Love Island Bosses Respond To Ex-Contestants’ Claims They Manipulate Situations In The Villa

Love Island bosses have responded to claims that producers manipulate situations in the villa and even push them on who to choose in recouplings. 

Former contestants Jonny Mitchell and Laura Anderson made a series of accusations about the way the ITV2 reality show is made, claiming it is not as real as viewers might be led to believe. 

Jonny Mitchell

Jonny, who appeared on the 2017 series, told Closer magazine: “The producers can do whatever they want. They can push you in certain directions and make you do certain things.

“When I was in there, they’d call you out of the villa and they’d sit down with you and go, ‘How are you feeling about this girl?’

“If there’s a new girl they’d say, ‘I think she’s good looking. Do you think she’s good looking? Why don’t you get to know her?’”

He continued: “They even push you on who to choose in the recouplings! It’s all tactics. I think they already have their own agenda and their own idea of who they want to win.”

Series four contestant Laura also said “There’s no script whatsover but the producers come and speak to us, and they know everything that’s going on.

“They’d watch our reactions – so they’d say, ‘How do you feel about that?’ And I’d say, ‘I really don’t care’. But then they’d be like, ‘Are you sure you don’t care? Because you said this and you looked liked this’.”

Laura Anderson

She also claimed contestants would be separated a lot and asked to hold off having certain conversations. 

“They’d make the boys sit and have dinner, and the girls sit and have dinner, and ask us to keep our conversations for later when we weren’t eating,” she said.

“If there were five different conversations, they’d try to limit it to three. And tell us to let others have a chat first. IT was more about timing than control.”

Responding to the pair’s comments, a Love Island spokesperson said it is “absolutely untrue to suggest that Love Island is fake”, but conceded there are produced elements to the series that they’ve never sought to hide. 

Producers have insisted nothing seen on the show is fake

“As anyone who watches the show regularly would know, Love Island is a combination of reality and produced elements that are reflective of what’s happening in the villa, and is a fair and accurate representation of villa life,” the rep said. 

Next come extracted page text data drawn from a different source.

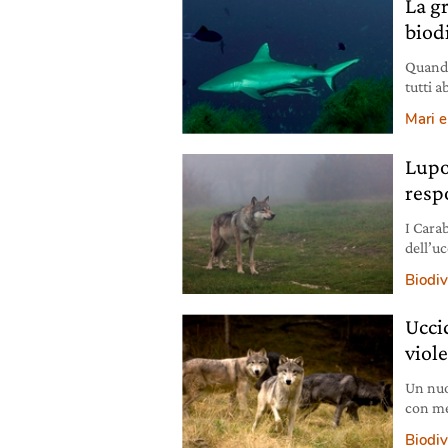
La g
biod
Quando
tutti 
l’imma
Mari e
Lupo
resp
I Cara
dell’u
Biodiv
Uccid
viol
Un nuo
con me
Biodiv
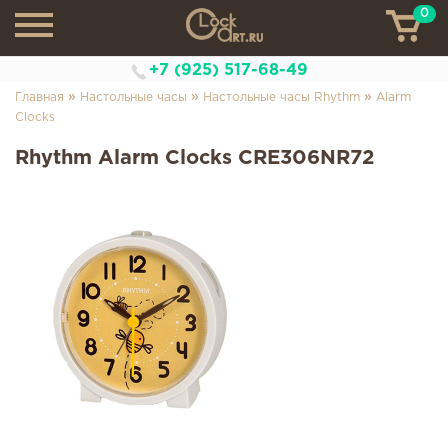
0
ТН
+7 (925) 517-68-49
»
»
»
Главная
Настольные часы
Настольные часы Rhythm
Alarm
Clocks
Rhythm Alarm Clocks CRE306NR72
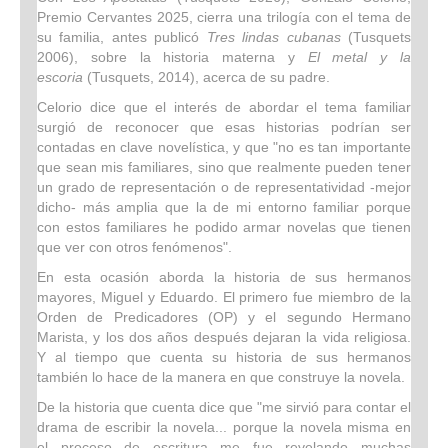
Premio Cervantes 2025, cierra una trilogía con el tema de
su familia, antes publicó
Tres lindas cubanas
(Tusquets
2006), sobre la historia materna y
El metal y la
escoria
(Tusquets, 2014), acerca de su padre.
Celorio dice que el interés de abordar el tema familiar
surgió de reconocer que esas historias podrían ser
contadas en clave novelística, y que "no es tan importante
que sean mis familiares, sino que realmente pueden tener
un grado de representación o de representatividad -mejor
dicho- más amplia que la de mi entorno familiar porque
con estos familiares he podido armar novelas que tienen
que ver con otros fenómenos".
En esta ocasión aborda la historia de sus hermanos
mayores, Miguel y Eduardo. El primero fue miembro de la
Orden de Predicadores (OP) y el segundo Hermano
Marista, y los dos años después dejaran la vida religiosa.
Y al tiempo que cuenta su historia de sus hermanos
también lo hace de la manera en que construye la novela.
De la historia que cuenta dice que "me sirvió para contar el
drama de escribir la novela... porque la novela misma en
el proceso de escritura me fue revelando muchas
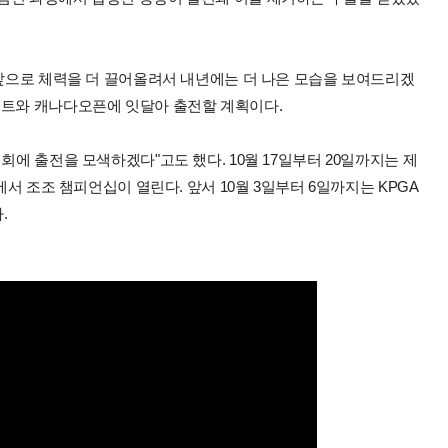
"앞으로 체력을 더 끌어올려서 내년에는 더 나은 모습을 보여드리겠
먼트와 캐나다오픈에 잇달아 출전할 계획이다.
회에 출전을 모색하겠다"고도 했다. 10월 17일부터 20일까지는 제
에서 조조 챔피언십이 열린다. 앞서 10월 3일부터 6일까지는 KPGA
.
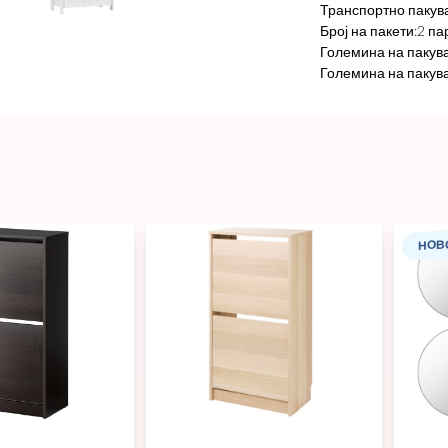
Транспортно пакув
Број на пакети:2 п
Големина на пакувањ
Големина на пакувањ
НОВ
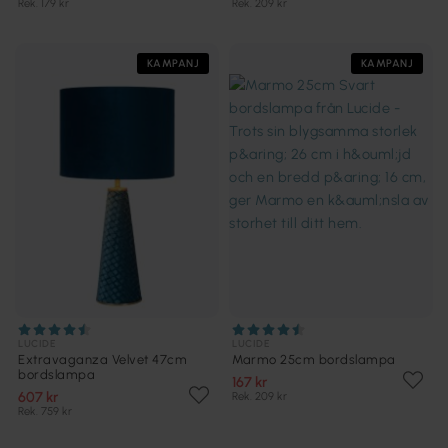
Rek. 179 kr
Rek. 209 kr
KAMPANJ
KAMPANJ
LUCIDE
LUCIDE
Extravaganza Velvet 47cm
Marmo 25cm bordslampa
bordslampa
167 kr
607 kr
Rek. 209 kr
Rek. 759 kr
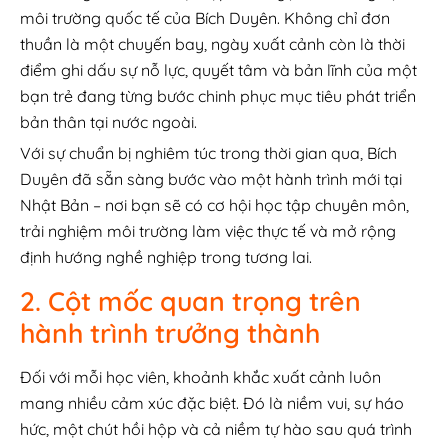
môi trường quốc tế của Bích Duyên. Không chỉ đơn
thuần là một chuyến bay, ngày xuất cảnh còn là thời
điểm ghi dấu sự nỗ lực, quyết tâm và bản lĩnh của một
bạn trẻ đang từng bước chinh phục mục tiêu phát triển
bản thân tại nước ngoài.
Với sự chuẩn bị nghiêm túc trong thời gian qua, Bích
Duyên đã sẵn sàng bước vào một hành trình mới tại
Nhật Bản – nơi bạn sẽ có cơ hội học tập chuyên môn,
trải nghiệm môi trường làm việc thực tế và mở rộng
định hướng nghề nghiệp trong tương lai.
2. Cột mốc quan trọng trên
hành trình trưởng thành
Đối với mỗi học viên, khoảnh khắc xuất cảnh luôn
mang nhiều cảm xúc đặc biệt. Đó là niềm vui, sự háo
hức, một chút hồi hộp và cả niềm tự hào sau quá trình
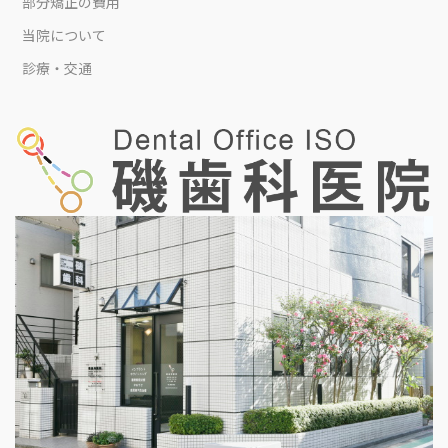
部分矯正の費用
当院について
診療・交通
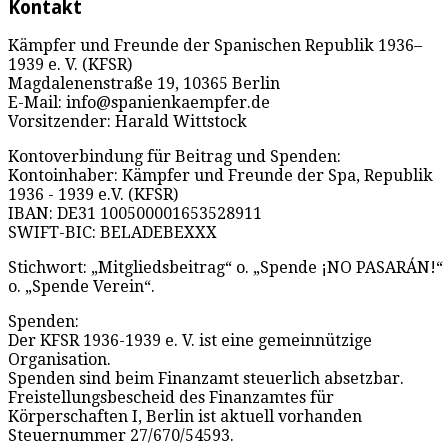
Kontakt
Kämpfer und Freunde der Spanischen Republik 1936–
1939 e. V. (KFSR)
Magdalenenstraße 19, 10365 Berlin
E-Mail: info@spanienkaempfer.de
Vorsitzender: Harald Wittstock
Kontoverbindung für Beitrag und Spenden:
Kontoinhaber: Kämpfer und Freunde der Spa, Republik
1936 - 1939 e.V. (KFSR)
IBAN: DE31 100500001653528911
SWIFT-BIC: BELADEBEXXX
Stichwort: „Mitgliedsbeitrag“ o. „Spende ¡NO PASARÁN!“
o. „Spende Verein“.
Spenden:
Der KFSR 1936-1939 e. V. ist eine gemeinnützige
Organisation.
Spenden sind beim Finanzamt steuerlich absetzbar.
Freistellungsbescheid des Finanzamtes für
Körperschaften I, Berlin ist aktuell vorhanden
Steuernummer 27/670/54593.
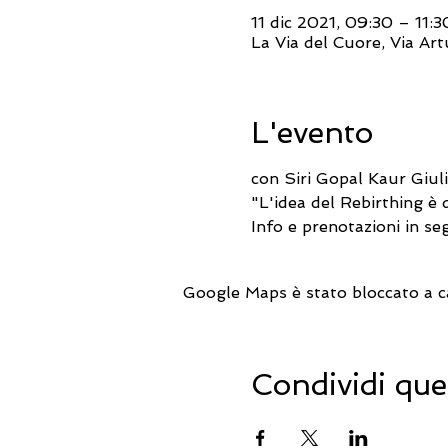
11 dic 2021, 09:30 – 11:3
La Via del Cuore, Via Ar
L'evento
con Siri Gopal Kaur Giul
"L'idea del Rebirthing è d
Info e prenotazioni in se
Google Maps è stato bloccato a cau
Condividi que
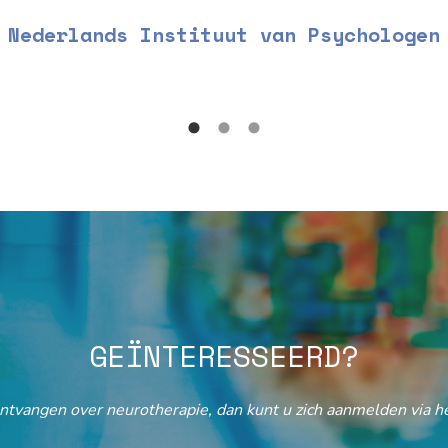
Nederlands Instituut van Psychologen
GEÏNTERESSEERD?
ontvangen over neurotherapie, dan kunt u zich aanmelden via he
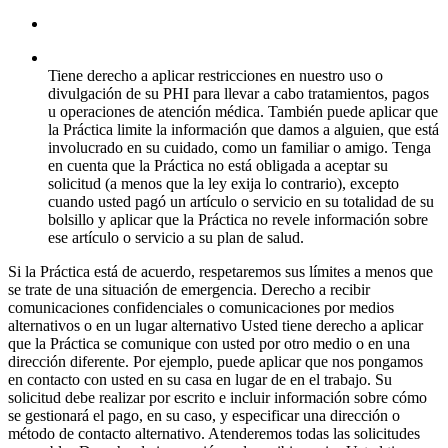
Tiene derecho a aplicar restricciones en nuestro uso o
divulgación de su PHI para llevar a cabo tratamientos, pagos
u operaciones de atención médica. También puede aplicar que
la Práctica limite la información que damos a alguien, que está
involucrado en su cuidado, como un familiar o amigo. Tenga
en cuenta que la Práctica no está obligada a aceptar su
solicitud (a menos que la ley exija lo contrario), excepto
cuando usted pagó un artículo o servicio en su totalidad de su
bolsillo y aplicar que la Práctica no revele información sobre
ese artículo o servicio a su plan de salud.
Si la Práctica está de acuerdo, respetaremos sus límites a menos que
se trate de una situación de emergencia. Derecho a recibir
comunicaciones confidenciales o comunicaciones por medios
alternativos o en un lugar alternativo Usted tiene derecho a aplicar
que la Práctica se comunique con usted por otro medio o en una
dirección diferente. Por ejemplo, puede aplicar que nos pongamos
en contacto con usted en su casa en lugar de en el trabajo. Su
solicitud debe realizar por escrito e incluir información sobre cómo
se gestionará el pago, en su caso, y especificar una dirección o
método de contacto alternativo. Atenderemos todas las solicitudes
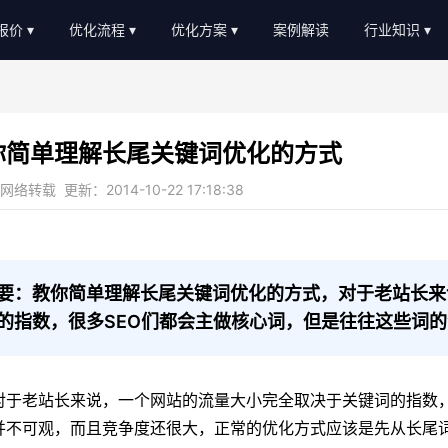
O报价
优化流程
优化方案
案例解读
行业知识
EO外包报价
优化流程
软件服务
新闻动态
EO顾问报价
进度汇报
教育培训
AI知识
你简单理解长尾关键词优化的方式
常见问题
b2c/b平台
教程大全
络转载 更新：2014-10-22 17:18:38
服务优势
传统制造业
名词大全
金融贷款
优化思路
装修设计
优化知识
要：教你简单理解长尾关键词优化的方式，对于老站长来
的指数，很多SEO们都会主做核心词，但是往往这些词
医疗医美
农业畜牧
老站长来说，一个网站的流量大小完全取决于关键词的指数，很
并不可观，而且竞争度还很大，正常的优化方式应该是先从长尾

“We have always been completely transparent about this and the way the show is produced. This is often acknowledged in the voiceover by Iain Stirling. It is absolutely untrue to suggest that Love Island is fake. The opinions they have and the relationships formed are completely within the control of the Islanders themselves.

“As we have said since series one, Love Island is a combination of reality and produced elements.”

Jonny claimed producers can influence the results of recouplings

In a press conference with journalists including HuffPost UK prior to the current series starting, ITV Studios Entertainment boss Angela Jain also shared these sentiments. 

“It’s really important to remind everyone this show is a television programme. It is 100% produced, but just to be crystal clear, nothing that you are seeing has been done for the cameras, not at all,” she said.

“When you make television programmes and you’re on a single camera shoot, you shoot the scene wide to start with and then go back in and ask them to repeat actions for cutaways, that is how telly works. But in terms of the 71 cameras rigged in that villa, everything you see are their words and what they want to say.

“The only time they say our words is when they read out a text, so there’s no construction about this.”

She added: “We’re not trying to tell them what to say, we’re not trying to tell them what to do, it’s all their own words.”

Love Island airs Sunday to Friday at 9pm on ITV2.